Cast your mind back to Abbott – leader of the party of “big business” as they call it in focus groups – striding the floor of factory after factory, hard hat, orange vest and factory workers in tow. He painted the Liberals as the champions of working families, and refugees and the Clean Energy Act (carbon tax) were invoked as their enemies. And he scratched the misogynist itch and address a crowd in front of a banner calling Gillard, “Ju-Liar, Bob Brown’s bitch”. . It was a powerful invitation and added momentum to the vitriol. After the election show was over, Abbott’s Liberals promptly tried to enact the real austerity through the parliament.
Women like Gillard, Clinton and former Greens leader Christine Milne, who are in a contest against a conservative man, are especially susceptible to the latte libel for a number of reasons. As Kerry-Anne Walsh noted in The Stalking of Julia Gillard, there are plenty of men who are prepared to try to bring them down because they are women.
Equally importantly, university educated women in politics will often be more measured and less theatrical because in their professional experience, women venting is seized upon as a sign of weakness.

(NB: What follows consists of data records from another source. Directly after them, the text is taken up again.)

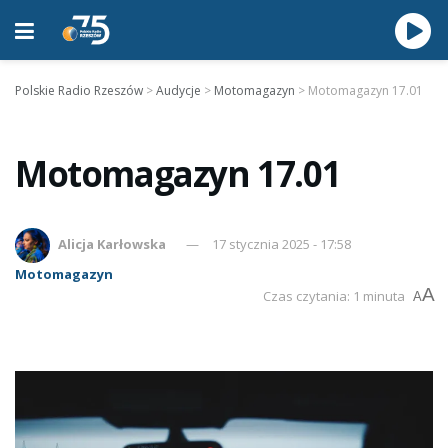
Polskie Radio Rzeszów
>
Audycje
>
Motomagazyn
>
Motomagazyn 17.01
Motomagazyn 17.01
Alicja Karłowska
17 stycznia 2025 - 17:58
Motomagazyn
A
Czas czytania: 1 minuta
A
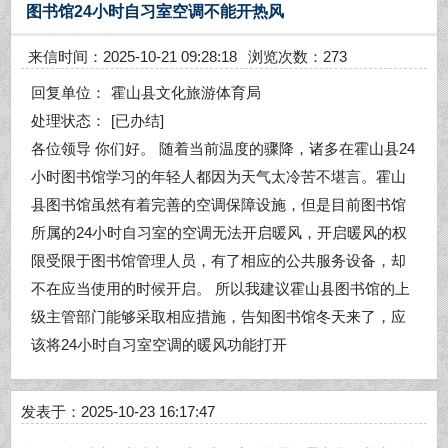
图书馆24小时自习室空调不能开热风
来信时间：2025-10-21 09:28:18
浏览次数：273
回复单位：
霍山县文化旅游体育局
处理状态：
[已办结]
各位领导 你们好。 随着当前温度的骤降，诸多在霍山县24
小时图书馆学习的年轻人都因为天气太冷苦不堪言。霍山
县图书馆虽然有着完善的空调保障设施，但是目前图书馆
所属的24小时自习室的空调无法开启暖风，开启暖风的权
限受限于图书馆管理人员，有了相应的公共服务设备，却
不在应当使用的时候开启。 所以我建议霍山县图书馆的上
级主管部门能够采取相应措施，告知图书馆冬天来了，应
该将24小时自习室空调的暖风功能打开
发表于：2025-10-23 16:17:47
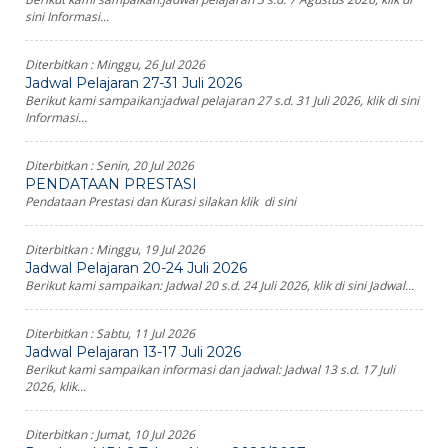
sini Informasi...
Diterbitkan :
Minggu, 26 Jul 2026
Jadwal Pelajaran 27-31 Juli 2026
Berikut kami sampaikan:jadwal pelajaran 27 s.d. 31 Juli 2026, klik di sini
Informasi...
Diterbitkan :
Senin, 20 Jul 2026
PENDATAAN PRESTASI
Pendataan Prestasi dan Kurasi silakan klik di sini
Diterbitkan :
Minggu, 19 Jul 2026
Jadwal Pelajaran 20-24 Juli 2026
Berikut kami sampaikan: Jadwal 20 s.d. 24 Juli 2026, klik di sini Jadwal...
Diterbitkan :
Sabtu, 11 Jul 2026
Jadwal Pelajaran 13-17 Juli 2026
Berikut kami sampaikan informasi dan jadwal: Jadwal 13 s.d. 17 Juli
2026, klik...
Diterbitkan :
Jumat, 10 Jul 2026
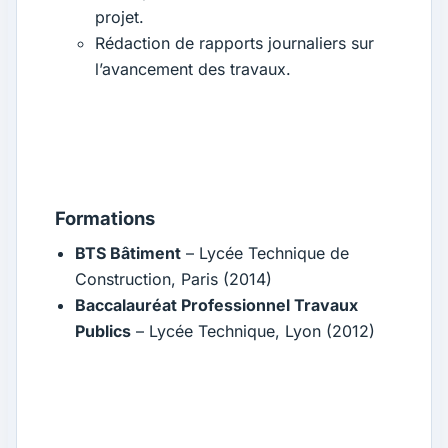
projet.
Rédaction de rapports journaliers sur
l’avancement des travaux.
Formations
BTS Bâtiment
– Lycée Technique de
Construction, Paris (2014)
Baccalauréat Professionnel Travaux
Publics
– Lycée Technique, Lyon (2012)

This can leave women on the centre and left – who find themselves in a tussle against an entitled man firing off the latte libel rhetoric – looking either somewhat disarmed, as in the case of Gillard, or looking more clinical, as in the case of Clinton.
For women to lead parties like Labor and the Greens and be successful, they’ll need to challenge neoliberalism, do it with a powerful narrative, and to have the support of a large enough cohort of their colleagues and the media to withstand the shitstorm of hostility. Gillard lacked a narrative, did much that was neoliberal, lacked good advice and lacked the proper support of her colleagues. Milne had a good narrative and a critique of neoliberalism, and more support from her colleagues than Gillard had, but the animosity towards her was still disproportionately ferocious and persistent from the media and some men inside her party.
For women to become more successful in winning elections – and we need them to be – the party strategists and the women leading the party need to be cognisant of how the latte libel strategy operates, and to fortify against it. Perhaps most of all, they must have a candidate with the gift of the gab, who is predisposed to tell stories about life in a systematic and compelling way.